Tuesday, March 3, 2009
Catching Up
Calder peed in his potty. Yes, he has a potty. Yes, he is still 14 months old. No, I didn't buy it. That would be Mr. Future Pushy Parent Extraordinaire Bruce. Bruce thinks Calder is ready to be toilet trained. No matter that Calder is just as happy to pee on the toilet than he is to go in it. In fact, I think Calder has whizzed on the floor of our apartment more times than Elby has. ANYWAY. The first, oh, let's say dozen or so time Calder was stripped down and placed on his throne he reacted the same way he does to almost everything new. He dropped to the floor and rolled around screaming his head off. Naturally Bruce kept doing that to him and even sometimes offered a demonstration and of course my attendance was required on the off chance Calder decided to cooperate. Let me just say there is nothing like being compelled to the bathroom to watch your husband have a pee. Thankfully Calder finally caught on two days ago and tinkled in his potty sans demonstration. We all clapped and had a small impromptu bathroom party and then we took Calder to the mall and bought him some books. I so wish I was kidding.
Related: Can someone tell me how I managed to raise a child for 14 months without owning Pat the Bunny?
I have decided that my post-baby body is, in fact, embarrassing and that I should stop eating like a hoss and get off my ass every once in a while. This may seem like, the duhiest report to have ever come out of duhville but as it is, it is very difficult to eat like a healthy, responsible adult when 30% of your meals involve dinosaur shaped nuggets and Chef Boyardee. Plus, as Calder gets older and stays up later it becomes really difficult to find time to exercise. If I wait until he goes to bed, I have maybe a half hour to get warmed up, exercised and wound down enough to fall asleep.
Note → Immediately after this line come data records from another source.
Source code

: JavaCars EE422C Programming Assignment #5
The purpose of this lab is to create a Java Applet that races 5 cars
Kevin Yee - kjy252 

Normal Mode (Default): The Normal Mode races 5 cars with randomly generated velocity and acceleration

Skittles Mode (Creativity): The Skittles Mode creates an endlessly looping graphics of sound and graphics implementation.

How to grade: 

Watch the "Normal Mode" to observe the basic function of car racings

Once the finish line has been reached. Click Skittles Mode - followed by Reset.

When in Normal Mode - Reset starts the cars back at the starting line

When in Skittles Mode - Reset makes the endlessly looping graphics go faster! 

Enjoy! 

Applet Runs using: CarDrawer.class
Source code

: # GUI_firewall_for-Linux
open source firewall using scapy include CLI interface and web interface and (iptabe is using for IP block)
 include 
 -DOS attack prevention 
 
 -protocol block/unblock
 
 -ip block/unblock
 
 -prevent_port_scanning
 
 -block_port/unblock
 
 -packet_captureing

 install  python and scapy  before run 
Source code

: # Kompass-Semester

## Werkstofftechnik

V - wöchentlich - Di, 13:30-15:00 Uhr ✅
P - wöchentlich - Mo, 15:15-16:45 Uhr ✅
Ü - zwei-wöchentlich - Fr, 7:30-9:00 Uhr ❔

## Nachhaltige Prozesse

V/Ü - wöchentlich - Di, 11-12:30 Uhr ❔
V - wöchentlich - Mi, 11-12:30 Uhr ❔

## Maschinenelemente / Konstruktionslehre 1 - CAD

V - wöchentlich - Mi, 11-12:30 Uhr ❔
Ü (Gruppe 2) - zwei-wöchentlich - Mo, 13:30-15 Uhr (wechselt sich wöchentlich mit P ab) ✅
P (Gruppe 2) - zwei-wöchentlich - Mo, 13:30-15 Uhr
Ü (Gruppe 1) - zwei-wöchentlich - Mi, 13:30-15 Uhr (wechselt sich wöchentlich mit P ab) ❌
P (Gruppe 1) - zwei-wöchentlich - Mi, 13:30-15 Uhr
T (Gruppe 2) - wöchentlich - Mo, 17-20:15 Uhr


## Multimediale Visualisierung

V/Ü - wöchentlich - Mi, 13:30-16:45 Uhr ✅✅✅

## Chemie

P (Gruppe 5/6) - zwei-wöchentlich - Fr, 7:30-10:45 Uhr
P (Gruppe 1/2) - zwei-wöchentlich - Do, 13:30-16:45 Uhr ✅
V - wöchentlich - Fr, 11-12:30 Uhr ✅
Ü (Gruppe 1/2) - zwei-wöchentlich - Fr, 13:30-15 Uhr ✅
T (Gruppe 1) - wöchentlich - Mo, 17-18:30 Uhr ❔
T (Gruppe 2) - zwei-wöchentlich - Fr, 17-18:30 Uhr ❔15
I have been trying to get mini-workouts done while Calder is awake but they are not the most efficient. I will do squats and lunges while Calder plays Up/Down and I will also get up and move along with Calder when he is in the mood to dance. I don't think it's really doing much though. Because while lurching around my living room like a drunken water buffalo to the dulcet tones of DJ Lance Rock and the Gabba gang may burn calories, it is difficult to maintain for the necessary periods of time since I essentially look like a giant asshole. I don't want to imprint my terrible dance skills on Calder as such a young age. I want the poor kid to stand a chance.
Calder got pink eye. Yeeesh. But it's bacterial pink eye? And he didn't need to leave day care? But he did have to go to the doctor? And now he has eye drops? And they are somehow less offensive to Calder than trying to swipe off the boogers that are permanently gushing from his nose? Yeah. I dunno. Other than booking the doctor appointment I have had nothing to do with this whole situation. Calder looks fine to me. Maybe a little stoned what with the red eyes and all but fine.
Lastly, Calder has another giant full-body rash. No, I don't know why. Honestly? Don't care. I am sure that it is either from the antibiotic eye drops that he has been taking for the pink eye or related to something he ate. Possibly taco meat mix. If my own medical history is to be believed it could be from nothing at all. Being one of the lizard people is just more proof that Calder is so my child. I am Queen of the Random Non-Contagious Skin Disorderdom and Calder is my Scaly Bodied Dark Prince. Bruce freaked and texted me at work this morning to find out what he should do as though he has not also been parenting this damn delicate-skinned child. I wish I had been home so I could have laughed in his face. These rashes have become so flippin' common that calling the doctor's office never crossed my mind, just the holy trinity of irritated skincare. Benedryl, hydrocortisone and an oatmeal bath. Boom, rosacea'd.